_Action item:_ Your answer must be the full set of entries, reproduced exactly.

_Data:_
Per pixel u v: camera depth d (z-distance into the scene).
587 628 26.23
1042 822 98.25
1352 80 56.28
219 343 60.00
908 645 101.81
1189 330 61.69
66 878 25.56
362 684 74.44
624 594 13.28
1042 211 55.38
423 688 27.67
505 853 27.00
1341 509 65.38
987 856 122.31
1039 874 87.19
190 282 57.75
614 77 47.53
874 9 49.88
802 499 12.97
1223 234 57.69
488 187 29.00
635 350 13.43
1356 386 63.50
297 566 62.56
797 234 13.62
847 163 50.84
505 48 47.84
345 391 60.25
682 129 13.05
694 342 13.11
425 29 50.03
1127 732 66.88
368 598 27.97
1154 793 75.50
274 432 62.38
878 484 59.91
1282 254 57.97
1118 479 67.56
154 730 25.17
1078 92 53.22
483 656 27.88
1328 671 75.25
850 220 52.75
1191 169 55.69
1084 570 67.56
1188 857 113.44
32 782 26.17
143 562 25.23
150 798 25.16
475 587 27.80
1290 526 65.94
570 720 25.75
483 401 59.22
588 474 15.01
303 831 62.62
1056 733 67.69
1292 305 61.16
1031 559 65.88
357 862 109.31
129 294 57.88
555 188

_Answer:_
Per pixel u v: camera depth d (z-distance into the scene).
587 628 26.23
1042 822 98.25
1352 80 56.28
219 343 60.00
908 645 101.81
1189 330 61.69
66 878 25.56
362 684 74.44
624 594 13.28
1042 211 55.38
423 688 27.67
505 853 27.00
1341 509 65.38
987 856 122.31
1039 874 87.19
190 282 57.75
614 77 47.53
874 9 49.88
802 499 12.97
1223 234 57.69
488 187 29.00
635 350 13.43
1356 386 63.50
297 566 62.56
797 234 13.62
847 163 50.84
505 48 47.84
345 391 60.25
682 129 13.05
694 342 13.11
425 29 50.03
1127 732 66.88
368 598 27.97
1154 793 75.50
274 432 62.38
878 484 59.91
1282 254 57.97
1118 479 67.56
154 730 25.17
1078 92 53.22
483 656 27.88
1328 671 75.25
850 220 52.75
1191 169 55.69
1084 570 67.56
1188 857 113.44
32 782 26.17
143 562 25.23
150 798 25.16
475 587 27.80
1290 526 65.94
570 720 25.75
483 401 59.22
588 474 15.01
303 831 62.62
1056 733 67.69
1292 305 61.16
1031 559 65.88
357 862 109.31
129 294 57.88
555 188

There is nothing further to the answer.